Keuangan

POPSI Peringatkan Kenaikan Pungutan Ekspor dan Mandatori B50 Ancam Petani Sawit Nasional

Rencana pemerintah untuk menaikkan mandatori biodiesel dari B40 menjadi B50 menuai sorotan tajam dari Perkumpulan Organisasi Petani Sawit Indonesia (POPSI). POPSI mengingatkan bahwa kebijakan tersebut berpotensi besar menekan petani dan merusak ekosistem sawit nasional, terutama jika dibarengi dengan kenaikan pungutan ekspor (PE) pada tahun 2026.

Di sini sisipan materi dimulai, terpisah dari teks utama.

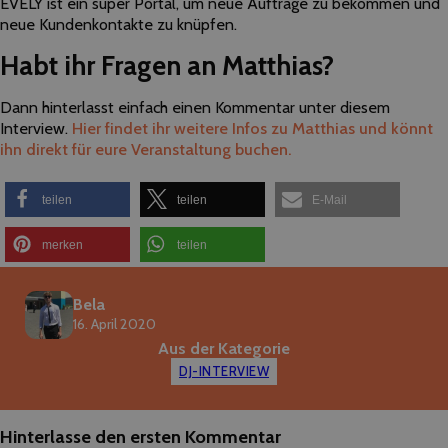
EVELY ist ein super Portal, um neue Aufträge zu bekommen und
neue Kundenkontakte zu knüpfen.
Habt ihr Fragen an Matthias?
Dann hinterlasst einfach einen Kommentar unter diesem
Interview.
Hier findet ihr weitere Infos zu Matthias und könnt
ihn direkt für eure Veranstaltung buchen.
teilen
teilen
E-Mail
merken
teilen
Bela
16. April 2020
Aus der Kategorie
DJ-INTERVIEW
Hinterlasse den ersten Kommentar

Ketua Umum POPSI, Mansuetus Darto, menegaskan bahwa kebijakan biodiesel sejatinya dirancang sebagai instrumen stabilisasi pasar, bukan program yang terlalu dominan hingga membebani sektor hulu. Ia mengkritisi pendekatan pemerintah dalam pendanaan program ini.

Simak artikel informatif lainnya hanya di mureks.co.id.

“Karena itu mendesain kebijakan biodiesel hingga sangat dominan adalah sesuatu yang keliru. Jika B50 tetap dipaksakan sementara sumber pendanaannya bertumpu pada Badan Pengelola Dana Perkebunan (BPDP), maka yang akan dikorbankankan adalah petani sawit,’’ ujar Mansuetus Darto dalam keterangan tertulisnya, Selasa (30/12/2025).

Dampak Kenaikan Pungutan Ekspor dan Kondisi Dana BPDP

Darto menjelaskan, kenaikan pungutan ekspor akan berdampak langsung pada daya saing sawit Indonesia di pasar global. Hal ini karena penambahan pungutan tersebut akan meningkatkan harga ekspor, khususnya pada komponen cost, insurance, and freight (CIF).

Lebih jauh, dana BPDP yang seharusnya dialokasikan untuk program-program krusial seperti peremajaan sawit rakyat, peningkatan produktivitas, penguatan sumber daya manusia, hingga dukungan sertifikasi Indonesian Sustainable Palm Oil (ISPO), terancam terpinggirkan. Saat ini, pungutan ekspor sawit berada di kisaran 75 dollar AS hingga 95 dollar AS per ton, bergantung pada harga CPO internasional.

Di sisi lain, harga biosolar berbasis sawit dinilai masih tinggi, sehingga memerlukan dana BPDP untuk menutup selisih dengan harga solar impor. POPSI mencatat, cadangan dana BPDP terus terkuras, sementara banyak program petani tersendat dan diperkirakan bisa habis pada pertengahan 2026.

“POPSI mengingatkan bahwa dana BPDP sudah terkuras banyak, program untuk petani banyak tersendat dan akan habis pada pertengahan 2026. Pemerintah kemudian berancang-ancang menaikkan PE dan tentu akan berdampak langsung pada harga Tandan Buah Segar (TBS) di tingkat Petani,” papar Darto.

Berdasarkan studi yang dilakukan oleh Serikat Petani Kelapa Sawit pada tahun 2018, setiap kenaikan pungutan ekspor sebesar 50 dollar AS per ton berkontribusi pada penurunan harga TBS sekitar Rp 435 per kilogram. Ini menunjukkan bahwa setiap tambahan beban pungutan akan secara langsung menggerus pendapatan petani sawit.

POPSI menegaskan bahwa petani tidak menolak program biodiesel. Namun, mereka menuntut desain kebijakan yang lebih adil, realistis, dan berkelanjutan. Salah satu opsi yang diusulkan adalah subsidi biodiesel yang lebih terarah, khususnya untuk sektor Public Service Obligation (PSO), dengan batas subsidi maksimal sekitar Rp 4.000 per liter.